# Untamed cockatiel



## kmlepri (May 16, 2013)

Peaches, my 4 year old pied cockatiel, was not tamed when I bought her. She still is not tamed, as I was younger and had no idea how to train her. She is still a very good bird... She will come on my hand when it's time to go in the cage and occasionally she will come on my computer or shoulder. Whenever I try to talk to her, however, she hisses at me or her head shakes rather violently. Is this a normal untamed cockatiel behavior? Part of me just wonders if she has sensitive hearing and doesn't like when I get too close to talk to her because she doesn't seem to mind being near me.


----------



## tielfan (Aug 31, 2008)

I think some birds do have sensitive hearing, or at least a sensitivity to certain voices or pitches. My birds will sometimes twitch their heads when I talk to them.

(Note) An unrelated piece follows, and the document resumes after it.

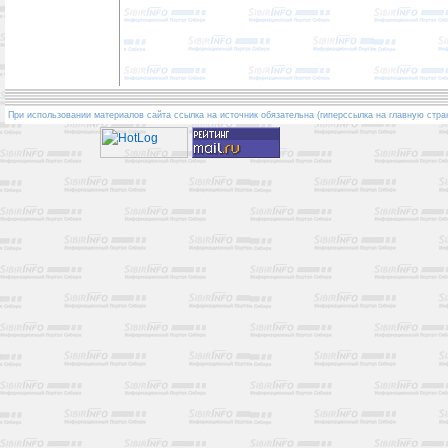
При использовании материалов сайта ссылка на источник обязательна (гиперссылка на главную стра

The hissing when you talk is unusual though. It makes me wonder if your voice is bothering her a lot. You could try talking to her more quietly, or intentionally change the pitch of your voice to be less shrill (or any other tone factor that might be bothering her). 

If she's stepping up sometimes and voluntarily coming on your shoulder then some people would say she IS tame. But it's never too late to make improvements, and you could probably make some progress using food bribery: http://talkcockatiels.com/showthread.php?t=28661


----------